Fortunately, that real-life story didn't involve the bear going on a murderous, coke-fueled rampage. In the movie, that's exactly what happens. While Banks' film takes inspiration from the bizarre true story of Thornton's drug dump, it ups the ridiculous factor by orders of magnitude. And yet, according to the director herself, there are still some more serious themes in "Cocaine Bear" that go beyond simple silly spectacle.

Cocaine Bear is a story about family

In an interview with Total Film, Elizabeth Banks discussed both the absurdity of "Cocaine Bear" and the more serious themes that brought her to the project. One of those that particularly attracted her was the theme of family — particularly the relationships between parents and their children. "One of the surprising themes of the film is parenting," Banks said. "The film is very much about fathers and sons, and mothers and daughters, and protecting your cubs. That's one of the things that drew me to it as a mom, this story of how to be the best version of a parent."

Given what's been revealed about the actual story of "Cocaine Bear," that thematic throughline makes a lot of sense. Keri Russell's Colette Matthews character says in the trailer that she's in the woods looking for her daughter, played by Brooklynn Prince. And with Banks' mention of fathers and sons, it seems likely that some of the other human characters will be related as well.

Cocaine Bear deals with some heavy political themes

In addition to the theme of parenthood that first drew Elizabeth Banks to "Cocaine Bear," the film also deals with some more political themes relevant to both its mid-1980s setting and the present day.

"The other [theme] is the sense that the war on drugs was really ramped up in the '80s," Banks told Total Film. "This film takes place in 1985, which is the height of all these [programs] to combat crack in America. So many of those policies went sideways, and this bear was collateral damage." Though "war on drugs" rhetoric began well before 1985, the era of Ronald Reagan's presidency did see an uptick in political focus on the issue (per The Washington Post). The wide-reaching anti-drug policies of the era are believed by many to have caused far more harm than good, treating addiction as a crime issue rather than a healthcare issue and disproportionally targeting communities of color in America (per NPR). Many of these policies remain active in various forms today.

For Banks, "Cocaine Bear" is also a film about how humans relate to the environment. "We, as humans, with our hubris, feel that we can control nature," the director told Total Film. "[But] if you f*** with nature, nature will f*** with you." The subject of humanity's impact on the natural world is more relevant now than ever as the modern climate crisis continues (per National Geographic).

If you or anyone you know needs help with addiction issues, help is available.

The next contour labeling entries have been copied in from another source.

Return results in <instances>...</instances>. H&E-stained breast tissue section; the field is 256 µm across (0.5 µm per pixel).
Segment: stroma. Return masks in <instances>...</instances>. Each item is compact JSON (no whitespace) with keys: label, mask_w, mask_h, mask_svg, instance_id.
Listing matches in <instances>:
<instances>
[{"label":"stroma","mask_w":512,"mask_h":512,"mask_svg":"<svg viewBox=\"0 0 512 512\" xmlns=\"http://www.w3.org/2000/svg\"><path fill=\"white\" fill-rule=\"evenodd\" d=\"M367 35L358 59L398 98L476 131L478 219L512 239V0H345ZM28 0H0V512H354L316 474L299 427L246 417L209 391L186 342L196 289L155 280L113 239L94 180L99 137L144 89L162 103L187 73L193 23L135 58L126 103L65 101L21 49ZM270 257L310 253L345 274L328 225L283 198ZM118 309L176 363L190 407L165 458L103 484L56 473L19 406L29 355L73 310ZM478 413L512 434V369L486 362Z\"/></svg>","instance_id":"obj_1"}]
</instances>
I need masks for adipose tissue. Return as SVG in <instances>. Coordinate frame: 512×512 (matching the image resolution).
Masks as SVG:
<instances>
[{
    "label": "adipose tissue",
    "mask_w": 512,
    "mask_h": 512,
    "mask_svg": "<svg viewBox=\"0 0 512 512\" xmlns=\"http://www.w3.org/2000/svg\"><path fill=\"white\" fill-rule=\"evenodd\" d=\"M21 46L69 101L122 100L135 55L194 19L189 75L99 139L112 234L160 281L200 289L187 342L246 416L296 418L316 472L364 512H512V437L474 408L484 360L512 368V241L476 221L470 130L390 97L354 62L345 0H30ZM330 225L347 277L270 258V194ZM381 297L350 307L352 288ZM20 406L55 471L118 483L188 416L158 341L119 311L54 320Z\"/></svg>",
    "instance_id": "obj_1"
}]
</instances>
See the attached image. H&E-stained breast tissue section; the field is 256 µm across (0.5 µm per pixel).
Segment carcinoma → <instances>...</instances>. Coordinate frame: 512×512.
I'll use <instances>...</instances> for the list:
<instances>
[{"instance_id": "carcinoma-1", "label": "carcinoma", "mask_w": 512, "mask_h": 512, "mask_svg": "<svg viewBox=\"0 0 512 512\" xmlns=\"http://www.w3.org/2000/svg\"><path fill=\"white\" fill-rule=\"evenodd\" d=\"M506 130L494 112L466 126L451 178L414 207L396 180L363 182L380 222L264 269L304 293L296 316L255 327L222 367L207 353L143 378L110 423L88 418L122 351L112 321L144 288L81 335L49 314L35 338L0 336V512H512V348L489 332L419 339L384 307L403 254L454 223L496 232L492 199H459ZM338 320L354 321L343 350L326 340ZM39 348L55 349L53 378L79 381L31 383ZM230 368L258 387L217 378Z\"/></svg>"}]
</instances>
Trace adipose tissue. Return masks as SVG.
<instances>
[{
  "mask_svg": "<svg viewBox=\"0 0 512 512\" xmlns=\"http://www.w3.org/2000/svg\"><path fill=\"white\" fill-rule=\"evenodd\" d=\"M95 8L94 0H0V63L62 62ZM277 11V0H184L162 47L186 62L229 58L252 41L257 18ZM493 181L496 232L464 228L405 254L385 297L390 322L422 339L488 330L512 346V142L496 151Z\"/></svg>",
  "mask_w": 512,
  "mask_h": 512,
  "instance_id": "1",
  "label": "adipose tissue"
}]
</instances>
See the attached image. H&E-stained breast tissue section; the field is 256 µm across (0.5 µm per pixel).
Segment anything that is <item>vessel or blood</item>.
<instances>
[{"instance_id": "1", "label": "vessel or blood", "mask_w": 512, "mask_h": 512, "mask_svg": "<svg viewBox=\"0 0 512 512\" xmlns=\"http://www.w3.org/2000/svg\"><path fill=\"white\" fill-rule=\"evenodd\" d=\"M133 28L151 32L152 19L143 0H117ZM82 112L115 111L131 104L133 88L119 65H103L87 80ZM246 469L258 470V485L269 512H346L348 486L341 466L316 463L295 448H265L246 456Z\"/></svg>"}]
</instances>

Visit the Substance Abuse and Mental Health Services Administration website or contact SAMHSA's National Helpline at 1-800-662-HELP (4357).

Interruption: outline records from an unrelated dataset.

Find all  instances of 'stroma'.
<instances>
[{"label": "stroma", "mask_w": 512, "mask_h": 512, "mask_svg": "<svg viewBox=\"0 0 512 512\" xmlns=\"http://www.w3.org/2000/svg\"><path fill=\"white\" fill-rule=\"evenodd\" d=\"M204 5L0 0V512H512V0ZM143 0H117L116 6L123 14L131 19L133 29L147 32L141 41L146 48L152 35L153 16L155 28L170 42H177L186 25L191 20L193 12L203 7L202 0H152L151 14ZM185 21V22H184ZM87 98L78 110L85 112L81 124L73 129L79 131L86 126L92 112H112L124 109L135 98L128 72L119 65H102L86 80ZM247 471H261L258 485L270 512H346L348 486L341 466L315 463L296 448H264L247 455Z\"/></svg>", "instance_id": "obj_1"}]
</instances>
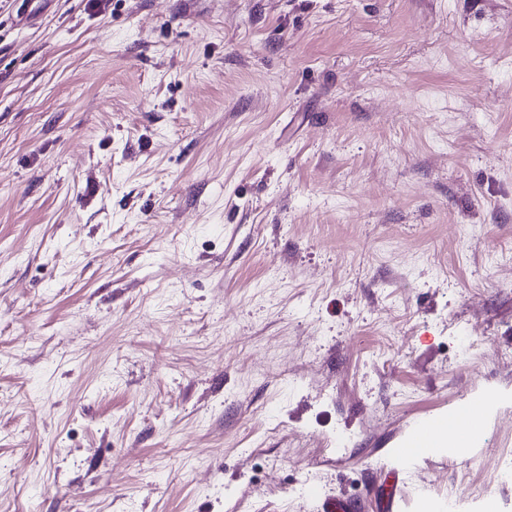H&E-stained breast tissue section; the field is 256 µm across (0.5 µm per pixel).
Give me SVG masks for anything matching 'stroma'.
Segmentation results:
<instances>
[{
	"mask_svg": "<svg viewBox=\"0 0 512 512\" xmlns=\"http://www.w3.org/2000/svg\"><path fill=\"white\" fill-rule=\"evenodd\" d=\"M508 448L512 0H0V512H512ZM473 408L472 402L465 408L457 409L448 416L431 418L425 420L415 431L420 436L411 446L413 459L428 455L438 449L448 446V436L453 437V447L458 450L472 449L475 442L471 444L462 438V430L466 427ZM469 444V445H467Z\"/></svg>",
	"mask_w": 512,
	"mask_h": 512,
	"instance_id": "35a3bbf8",
	"label": "stroma"
}]
</instances>
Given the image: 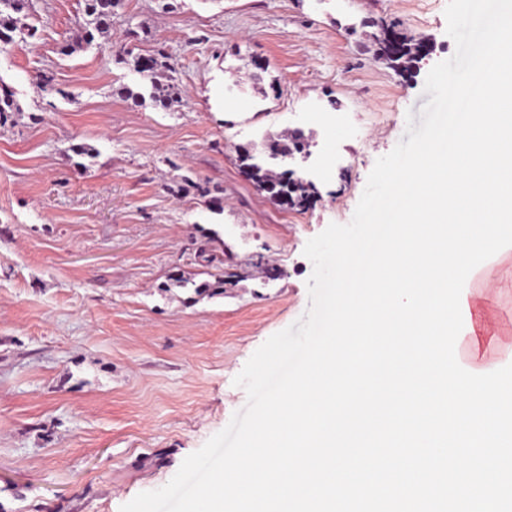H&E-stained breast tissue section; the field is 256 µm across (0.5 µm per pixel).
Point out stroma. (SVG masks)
<instances>
[{
    "instance_id": "1",
    "label": "stroma",
    "mask_w": 512,
    "mask_h": 512,
    "mask_svg": "<svg viewBox=\"0 0 512 512\" xmlns=\"http://www.w3.org/2000/svg\"><path fill=\"white\" fill-rule=\"evenodd\" d=\"M32 2L36 37L0 50L19 105L0 118V512H120L245 407L235 377L307 311L304 247L351 221L429 101L448 0H121L90 43L83 0ZM377 25L429 49L420 70L381 60ZM160 55L165 108L131 64ZM286 130L314 142L303 211L239 161ZM481 291L498 340L480 355L502 363L512 262Z\"/></svg>"
}]
</instances>
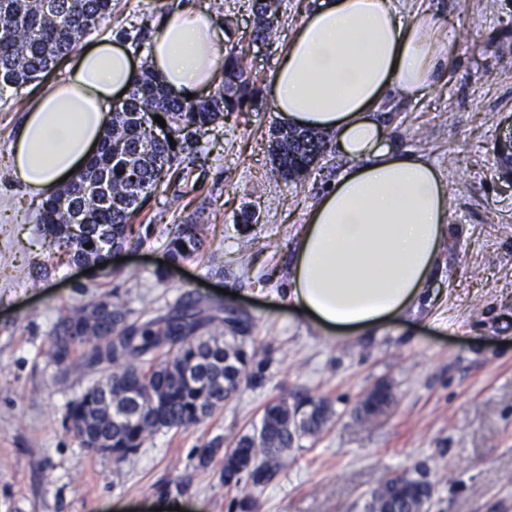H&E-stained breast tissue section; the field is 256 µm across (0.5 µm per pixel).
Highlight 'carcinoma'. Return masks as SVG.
<instances>
[{
    "label": "carcinoma",
    "mask_w": 512,
    "mask_h": 512,
    "mask_svg": "<svg viewBox=\"0 0 512 512\" xmlns=\"http://www.w3.org/2000/svg\"><path fill=\"white\" fill-rule=\"evenodd\" d=\"M282 0H254V15L264 23L254 39L276 30ZM112 12V0H0V96L35 81L70 55L92 33L88 21ZM243 47L231 46L215 92L191 101L169 95L150 70L141 72L112 115L99 153L78 180L42 201L40 218L49 244L66 249L75 263L104 262L112 248L132 233L139 206L173 175L189 178V157L196 135L242 109L253 93L241 65ZM160 116L166 127L154 118ZM175 144H170V141ZM324 137L313 130H276L270 154L276 172L296 181L310 171L323 150ZM184 224L168 245L178 263L203 247L200 224ZM90 243L92 248L84 245ZM222 323L227 336L207 335ZM251 322L227 308L204 309L190 298L164 314L128 319L117 299L106 295L89 307L75 308L57 324L49 352L58 364L82 350L88 362L112 373L88 387L68 406L65 422L86 449L110 448L119 461L135 454L144 439L161 428H187L208 417L238 392L242 381L262 379V363L246 350ZM394 399L390 382L381 380L357 402L352 416L371 422ZM326 398L299 397L266 404L260 426L221 449L212 443L196 449L197 467L208 468L222 455L220 480L231 493L229 512H252L251 490L267 484L285 466L302 438L317 436L328 422ZM434 495L424 477L404 474L374 489L366 512H422Z\"/></svg>",
    "instance_id": "1"
}]
</instances>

The movie can still be enjoyed as just a silly distraction

While "Cocaine Bear" is clearly a film with many layers, its director says that it can still be enjoyed as a simple, silly distraction if that's what viewers are looking for. "Cocaine Bear is super-entertaining," Elizabeth Banks told Total Film. "If you want to let go of everything in your life for 95 minutes, this is a great way to do that. It's an incredible adventure." While she emphasized that there are some "really beautiful messages" in the movie, the absurdity inherent to the title still seems to be the main draw.

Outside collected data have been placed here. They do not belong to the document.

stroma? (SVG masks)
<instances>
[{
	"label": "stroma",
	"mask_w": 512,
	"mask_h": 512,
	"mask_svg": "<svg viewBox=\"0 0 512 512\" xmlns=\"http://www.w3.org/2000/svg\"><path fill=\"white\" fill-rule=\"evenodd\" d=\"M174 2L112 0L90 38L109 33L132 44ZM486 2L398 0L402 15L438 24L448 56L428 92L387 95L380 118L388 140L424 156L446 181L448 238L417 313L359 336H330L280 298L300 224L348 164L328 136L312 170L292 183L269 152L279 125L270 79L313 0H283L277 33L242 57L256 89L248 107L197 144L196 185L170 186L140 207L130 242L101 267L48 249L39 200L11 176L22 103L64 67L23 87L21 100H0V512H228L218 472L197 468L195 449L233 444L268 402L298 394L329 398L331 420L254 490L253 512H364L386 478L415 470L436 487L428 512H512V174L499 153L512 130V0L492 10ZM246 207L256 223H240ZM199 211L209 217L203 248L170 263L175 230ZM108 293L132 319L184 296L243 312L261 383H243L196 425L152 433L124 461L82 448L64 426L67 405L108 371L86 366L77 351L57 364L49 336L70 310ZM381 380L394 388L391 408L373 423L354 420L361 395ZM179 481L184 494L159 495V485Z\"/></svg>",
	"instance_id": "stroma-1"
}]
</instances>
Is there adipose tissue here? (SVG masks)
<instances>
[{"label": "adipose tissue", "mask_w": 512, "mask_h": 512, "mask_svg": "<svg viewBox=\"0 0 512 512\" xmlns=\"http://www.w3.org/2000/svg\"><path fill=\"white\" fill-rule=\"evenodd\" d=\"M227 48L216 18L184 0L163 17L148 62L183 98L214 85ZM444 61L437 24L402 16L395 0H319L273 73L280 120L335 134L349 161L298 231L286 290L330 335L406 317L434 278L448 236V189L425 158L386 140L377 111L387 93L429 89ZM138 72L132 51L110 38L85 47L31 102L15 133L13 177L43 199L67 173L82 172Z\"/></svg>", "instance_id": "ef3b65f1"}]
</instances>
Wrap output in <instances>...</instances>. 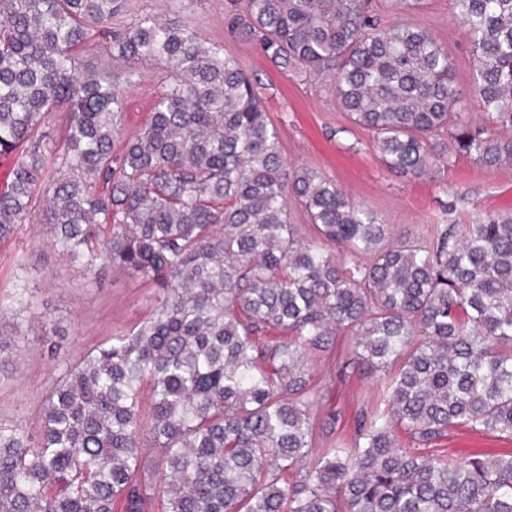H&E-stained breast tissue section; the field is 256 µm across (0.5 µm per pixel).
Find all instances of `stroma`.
<instances>
[{
	"mask_svg": "<svg viewBox=\"0 0 512 512\" xmlns=\"http://www.w3.org/2000/svg\"><path fill=\"white\" fill-rule=\"evenodd\" d=\"M137 13L180 15L192 21L200 37L231 49L244 70L259 79L270 119L276 126L283 157L290 164H308L334 179L347 194L377 212L394 231L426 241L437 219L472 224L512 210V166L477 165L460 155L429 175L402 176L379 161L371 134L352 124L333 101L324 82L283 73L252 41L232 37L224 24L227 0H132ZM448 45L457 83L469 89V44L453 18L451 0H428L419 16ZM140 79L128 90L123 107V132L140 128L161 89L162 71L143 64ZM48 226L21 225L0 242V299L15 287L28 289L30 306L20 315V336L14 337L16 370L0 379V420L22 421L39 431L40 408L51 387V374L63 371L116 334L146 321L155 311L160 291L147 280L120 270L95 276L60 258L51 248ZM344 341L314 361L319 405L336 413L335 424L320 425L316 442L346 439L363 411L379 395L383 374L356 371L339 378ZM512 441L459 430L449 436L452 456L508 452Z\"/></svg>",
	"mask_w": 512,
	"mask_h": 512,
	"instance_id": "obj_1",
	"label": "stroma"
}]
</instances>
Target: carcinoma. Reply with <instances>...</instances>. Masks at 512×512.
<instances>
[{
  "mask_svg": "<svg viewBox=\"0 0 512 512\" xmlns=\"http://www.w3.org/2000/svg\"><path fill=\"white\" fill-rule=\"evenodd\" d=\"M453 4L476 125L448 45L415 20L426 0H387L384 15L371 0H231L224 22L284 73L325 80L394 173L459 153L512 165V0ZM129 9L0 0V155L14 157L0 240L36 220L60 256L164 292L147 321L54 378L38 437L0 421V512H147L156 496L165 512H512V453L441 451L461 428L512 438V213L382 245L375 211L284 161L231 50L180 16L112 26ZM94 35L112 66L83 70L76 49ZM143 63L162 87L123 138ZM58 109L66 151L46 188L37 131ZM290 199L312 237L289 223ZM340 336L339 376L394 373L351 447L316 448L308 360Z\"/></svg>",
  "mask_w": 512,
  "mask_h": 512,
  "instance_id": "obj_1",
  "label": "carcinoma"
}]
</instances>
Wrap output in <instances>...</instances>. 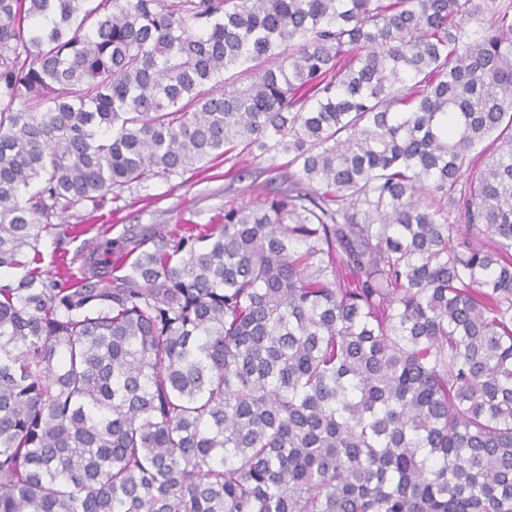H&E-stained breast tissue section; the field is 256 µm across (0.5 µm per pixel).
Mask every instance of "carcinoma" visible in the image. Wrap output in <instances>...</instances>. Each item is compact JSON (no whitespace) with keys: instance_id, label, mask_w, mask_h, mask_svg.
<instances>
[{"instance_id":"carcinoma-1","label":"carcinoma","mask_w":512,"mask_h":512,"mask_svg":"<svg viewBox=\"0 0 512 512\" xmlns=\"http://www.w3.org/2000/svg\"><path fill=\"white\" fill-rule=\"evenodd\" d=\"M238 149L295 172L31 267ZM3 267L0 512H512V0H0ZM237 160L238 167L251 172L243 185L251 183L252 187L245 193L227 188L229 179L224 173L234 159L224 163L223 157L199 172L155 177L140 185L115 189L98 208L90 204L72 207L61 218L52 219L53 225L43 233L37 247L39 271L45 278L55 277L54 260L61 254L78 273L83 258L103 233L112 239L132 237L143 241L158 233L179 237L187 231L184 228L196 224L201 229L207 224H222L225 207H257L268 192L269 179L279 172L288 173V156L266 162L242 153ZM272 163L281 166L280 170L268 172Z\"/></svg>"}]
</instances>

Of course, the two don't have to be mutually exclusive. Plenty of recent comedy series like "Fleabag" and "PEN15" have gained widespread acclaim by blending ridiculous circumstances with smart and powerful writing. If everything comes together in "Cocaine Bear," it could be a film in that same tradition. Or at the very least, as Banks told Total Film, "If audiences want to see a movie called 'Cocaine Bear,' I have delivered a film that lives up to the title."